Art. 56 – Não perderá o mandato o Deputado ou Senador:
§ 1º – O suplente será convocado nos casos de vaga, de investidura em funções previstas neste artigo ou de licença superior a cento e vinte dias.
§ 2º – Ocorrendo vaga e não havendo suplente, far-se-á eleição para preenchê-la se faltarem mais de quinze meses para o término do mandato.
§ 3º – Na hipótese do inciso I, o Deputado ou Senador poderá optar pela remuneração do mandato.

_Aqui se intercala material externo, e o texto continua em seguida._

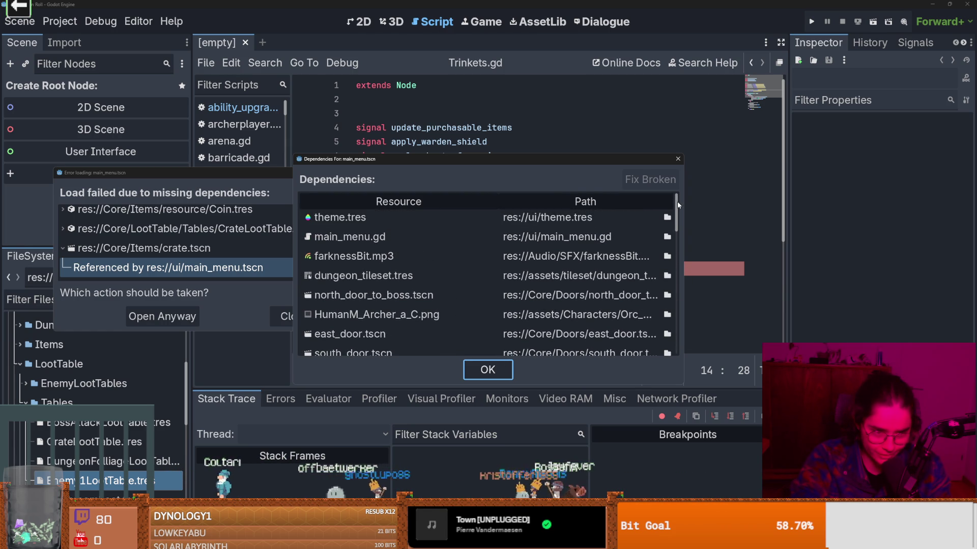
{"action": "left_click", "coordinate": [571, 235]}
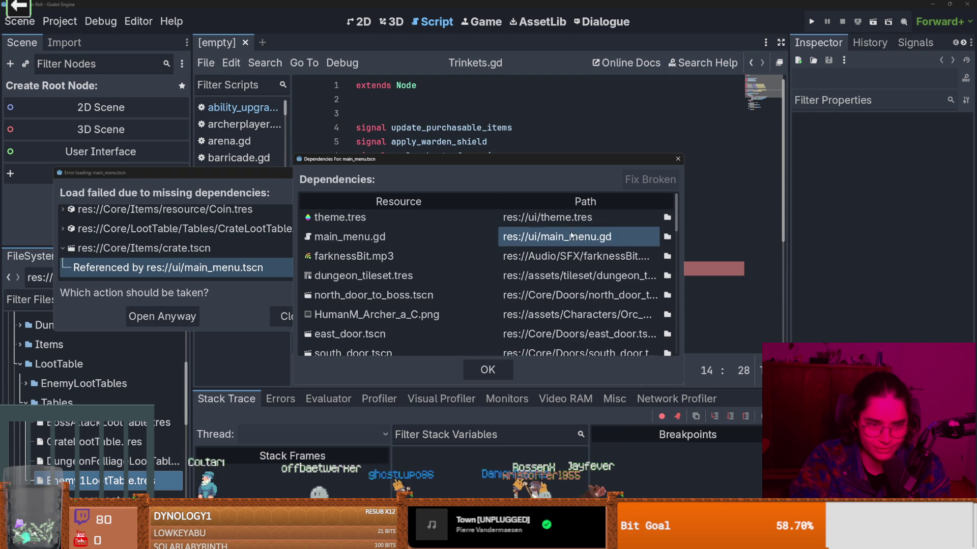
{"action": "left_click", "coordinate": [677, 159]}
- Reselect crate.tscn, then close the warning without opening main_menu.tscn
{"action": "left_click", "coordinate": [369, 253]}
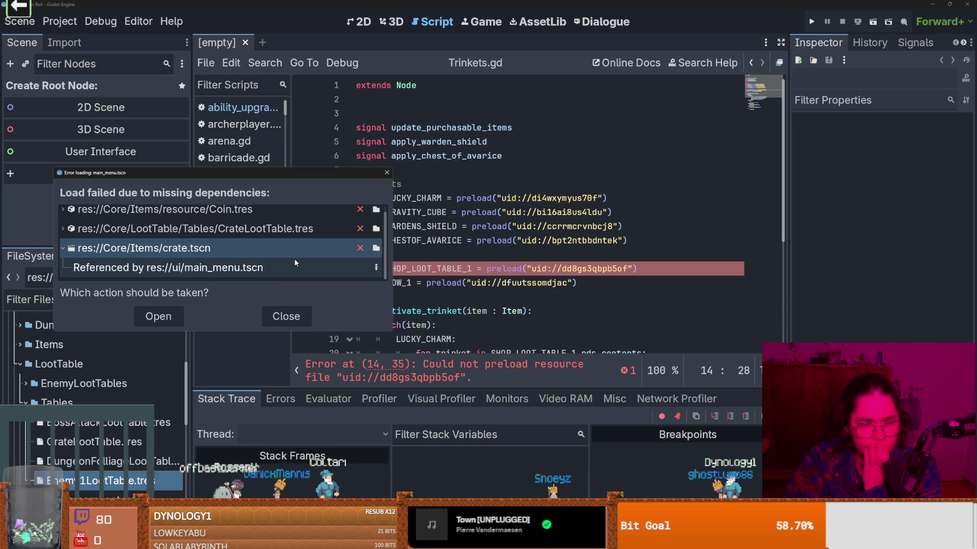
{"action": "scroll", "coordinate": [279, 246], "scroll_direction": "up", "scroll_amount": 1}
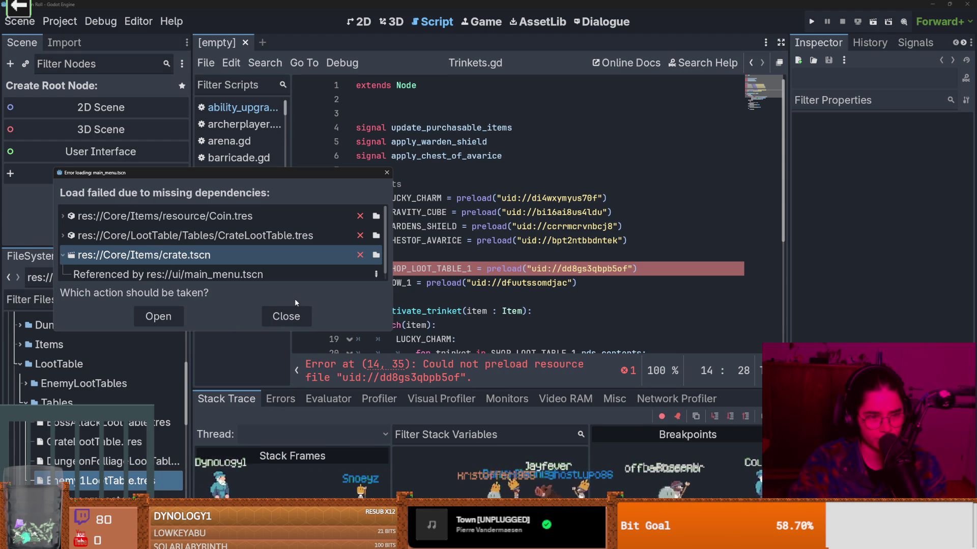
{"action": "left_click", "coordinate": [388, 173]}
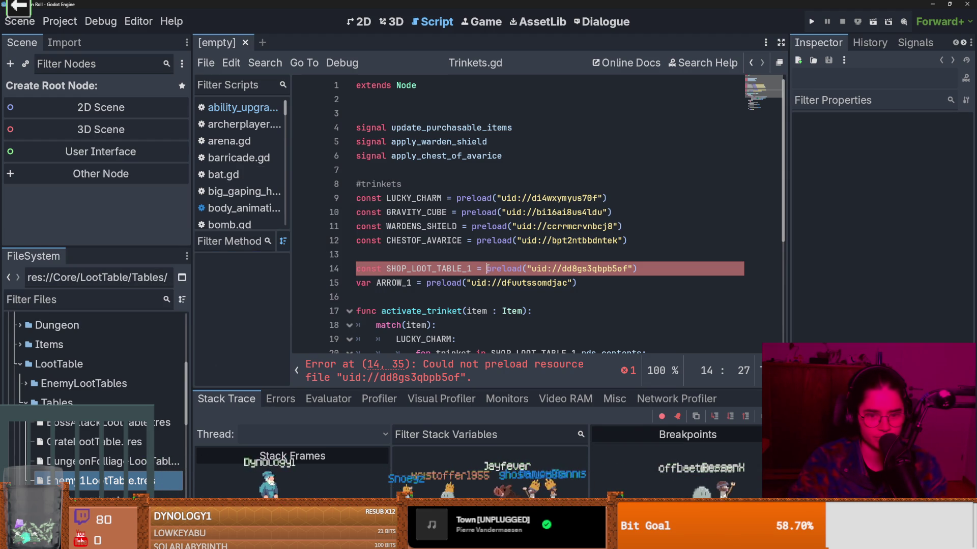
- Look over the ARROW preload and match lines in Trinkets.gd, then bring GitHub Desktop forward
{"action": "left_click", "coordinate": [507, 299]}
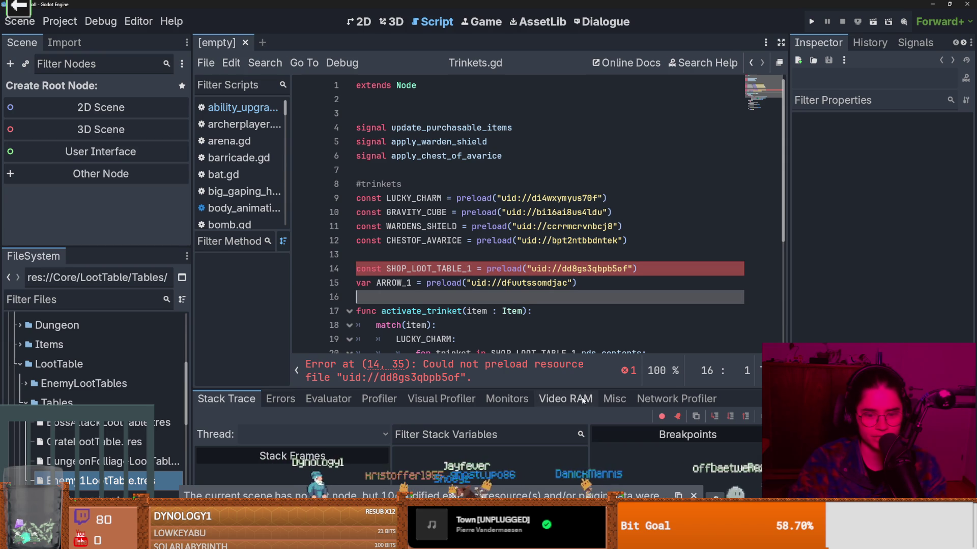
{"action": "left_click", "coordinate": [518, 286]}
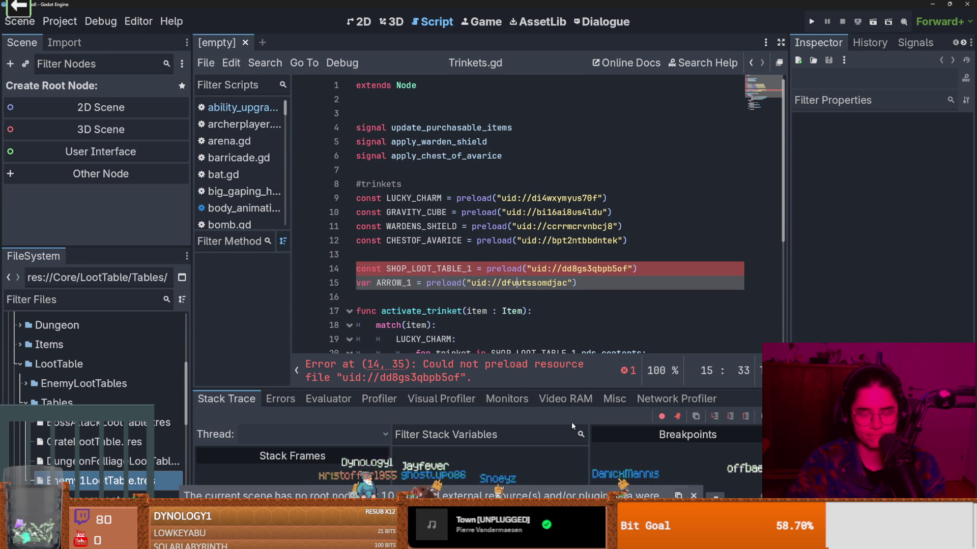
{"action": "left_click", "coordinate": [520, 326]}
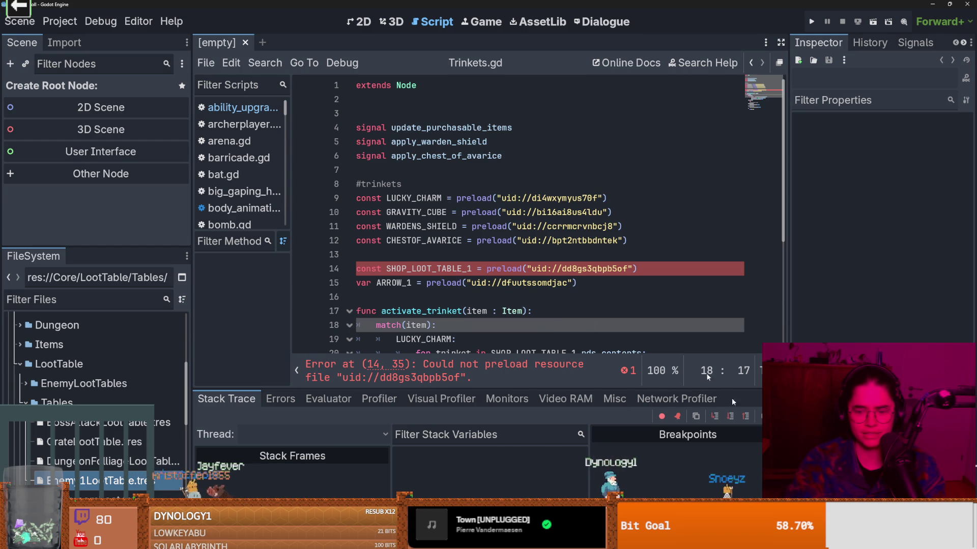
{"action": "double_click", "coordinate": [564, 4]}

I – investido no cargo de Ministro de Estado, Governador de Território, Secretário de Estado, do Distrito Federal, de Território, de Prefeitura de Capital ou chefe de missão diplomática temporária;
II – licenciado pela respectiva Casa por motivo de doença, ou para tratar, sem remuneração, de interesse particular, desde que, neste caso, o afastamento não ultrapasse cento e vinte dias por sessão legislativa.Constituição 1988 – Acesso em 28/02/2026
O artigo 56 da Constituição Federal de 1988 estabelece as condições sob as quais um Deputado ou Senador não perderá seu mandato, mesmo diante de certas investiduras ou afastamentos. Este dispositivo é crucial para a estabilidade do sistema representativo, garantindo a continuidade da atuação parlamentar em situações específicas. A norma visa conciliar a necessidade de representação popular com a possibilidade de os parlamentares exercerem outras funções públicas de relevo, sem que isso implique a perda automática do cargo eletivo.
O inciso I detalha as investiduras que não acarretam a perda do mandato, como os cargos de Ministro de Estado, Governador de Território, Secretário de Estado, do Distrito Federal, de Território, de Prefeitura de Capital ou chefe de missão diplomática temporária. Nestes casos, o § 3º confere ao parlamentar a faculdade de optar pela remuneração do mandato, um ponto que já gerou debates sobre a natureza da remuneração e a vedação ao acúmulo de cargos. O inciso II, por sua vez, trata das licenças, distinguindo entre aquelas por motivo de doença e as para tratar de interesse particular, sendo que esta última possui limitação temporal de cento e vinte dias por sessão legislativa, sob pena de perda do mandato.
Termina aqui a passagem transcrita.